05/07/2020
La haine
Hier, nous sommes allés dîner dans un de ces micro-restaurants transfigurés par le déconfinement, avec le droit à une terrasse très étendue, sur une place piétonne accolée à un square. Du vert sous les yeux, pas de bruit de voitures dans les oreilles, un régal pour les papilles dans les assiettes, la soirée s'annonçait parfaite. Et puis j'ai dévisagé mes commensaux. Pas de doute possible, Sibeth Ndiaye et Cédric O dînaient à quelques mètres de nous. La menteuse en chef assumée et le petit télégraphiste 2.0 faisaient basculer mon humeur de primesautière à ténébreuse.
En les voyant, je repensais à la lettre de François Ruffin à Emmanuel Macron dans le Monde, le 4 mai 2017, juste avant son élection "vous êtes haï, vous êtes haï, vous êtes haï dans les classes populaires". Ça n'était pas audible, nous étions à deux jours du second tour d'une présidentielle où Macron était le dernier rempart face à Le Pen. Deux jours plus tard, tout le monde retiendrait les 66% du président élu, pas le fait qu'il ne réunissait pas, loin s'en faut, 50% des inscrits. Seule la France qui va bien l'avait élu. Elle le confirma aux législatives, le soutint aux européennes pour le lâcher aux municipales, les bourgeois de centre ville préférant EELV. La bascule démocratique engagée en seulement trois ans est vertigineuse, en voix.
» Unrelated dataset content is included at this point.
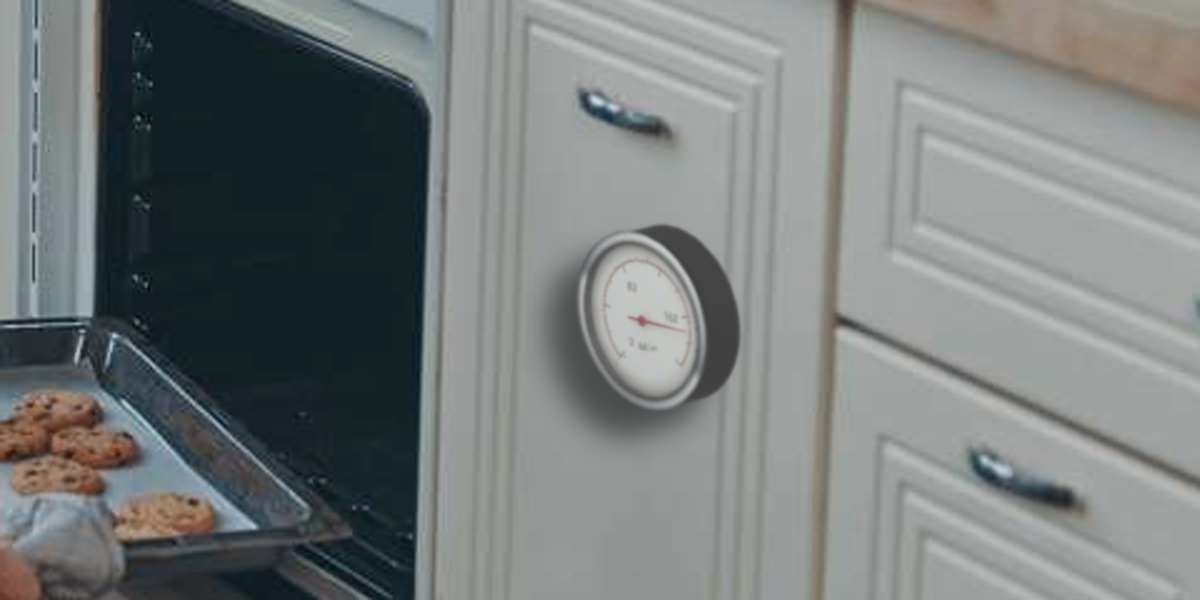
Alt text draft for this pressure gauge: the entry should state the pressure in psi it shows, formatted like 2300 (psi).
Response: 170 (psi)
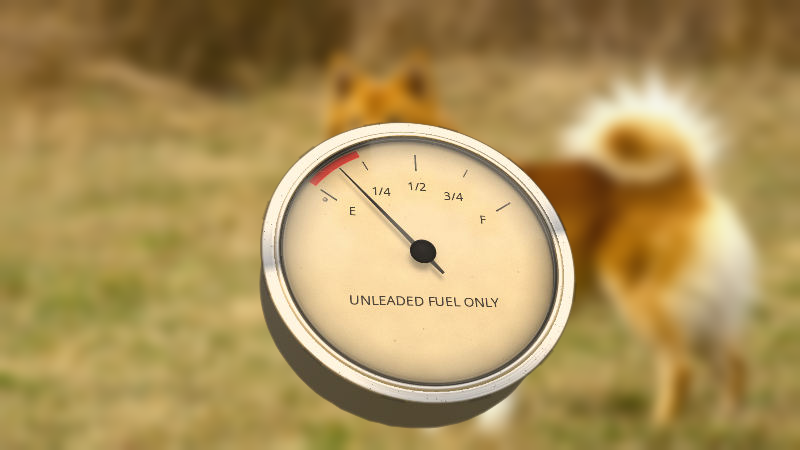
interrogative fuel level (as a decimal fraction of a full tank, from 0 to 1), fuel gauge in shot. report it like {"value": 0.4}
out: {"value": 0.125}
Des millions de dégoûté.es pour qui personne au pouvoir n'a jamais un mot, jamais une décision qui irait dans le sens de leurs revendications.
Des millions de personnes qui ont défilé contre des réformes anti-sociales, parfois en chasuble jaune, parfois derrière des pancartes réclamant la justice sociale, la justice écologique ou le respect de la justice tout court. Rien. Pas un mot et pas un geste pour toutes ces souffrances. La réforme des retraites, suspendue pendant la pandémie, revient déjà au triple galop. Les férias sont interdites cet été, mais la macronie rend hommages aux toreros en agitant mille chiffons rouges. Vendredi, Macron a remplacé Edouard Philippe par Jean Castex, l'architecte de la T2A et à l'origine du délabrement accéléré de l'hôpital public par une accélération de la logique de gestion... Ces choix relèvent de l'insulte permanente, renforce le sentiment d'impunité totale dont se goberge ce pouvoir, persuadé d'être invulnérable car seul rempart au RN, et persuadé aussi que le "front républicain" sera éternellement majoritaire dans ce pays.
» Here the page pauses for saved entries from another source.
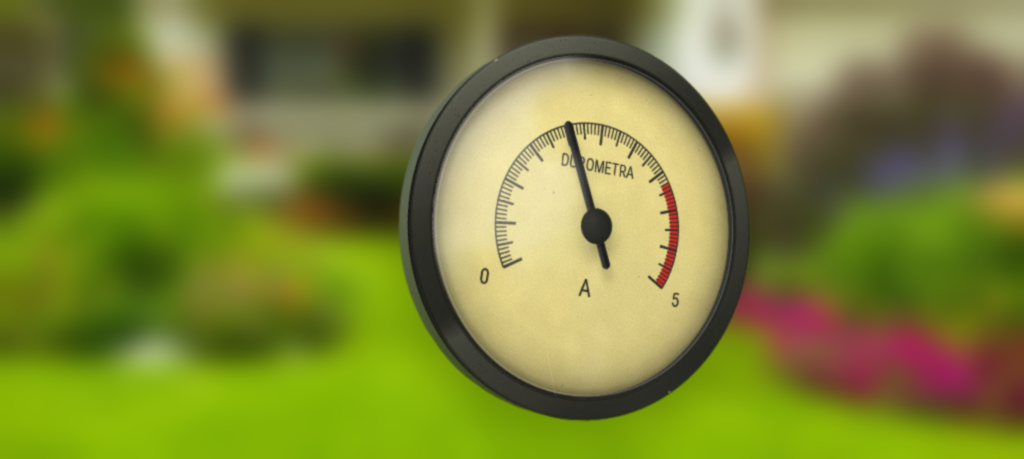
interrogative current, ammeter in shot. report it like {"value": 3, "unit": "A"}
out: {"value": 2, "unit": "A"}
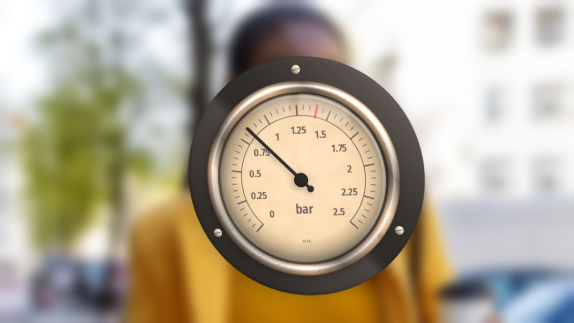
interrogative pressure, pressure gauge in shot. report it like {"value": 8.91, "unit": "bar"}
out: {"value": 0.85, "unit": "bar"}
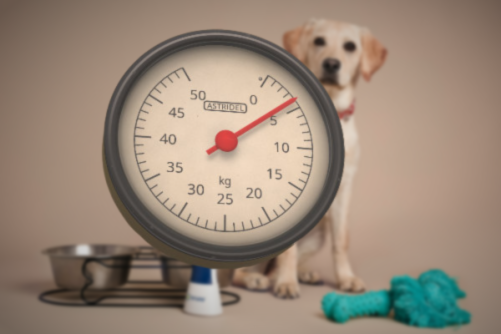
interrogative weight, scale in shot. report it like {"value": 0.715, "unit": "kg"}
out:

Ruffin a eu raison avant les autres. La macronie est haïe comme aucun pouvoir avant. A les voir, je sentais monter des bouffées de haine, j'avais envie d'aller leur hurler dessus et je pense que sans leurs enfants, je l'aurais fait. Contrairement aux curés et aux entraîneurs de patinage artistique, il est pour moi acquis que jamais ô grand jamais, on ne touche aux enfants.
Pendant les manifestations des gilets jaunes, nombre de permanence de députés ont été vandalisés, parfois caillassés, parfois des départs d'incendies. Marlène Schiappa a eu le droit à un rassemblement d'énervés devant ces fenêtres. Benjamin Griveaux une intrusion au trans palette dans son ministère... La haine transpire, mais elle transpire d'autant qu'elle reste sans effet. L'impunité et l'absence de prise en compte du désespoir populaire est dans toutes les décisions.
La haine est mauvaise conseillère. Elle peut pousser à la claustration, ou au contraire à des votes de colère, des actions de colère. La haine brouille la raison. C'est toute la différence entre un Ruffin qui reste au niveau et mène une contre attaque digne et programmatique et Juan Branco qui attaque sous la ceinture. Il ne faut pas céder à ses facilités et tendre la main aux colériques de toute part. Contrairement au film la Haine, Jusqu'ici tout ne va pas bien. Pas bien du tout. Pour autant, le reste est toujours valable : l'important, ça n'est pas la chute actuel, mais l'atterrissage qui peut encore ne pas être un crash.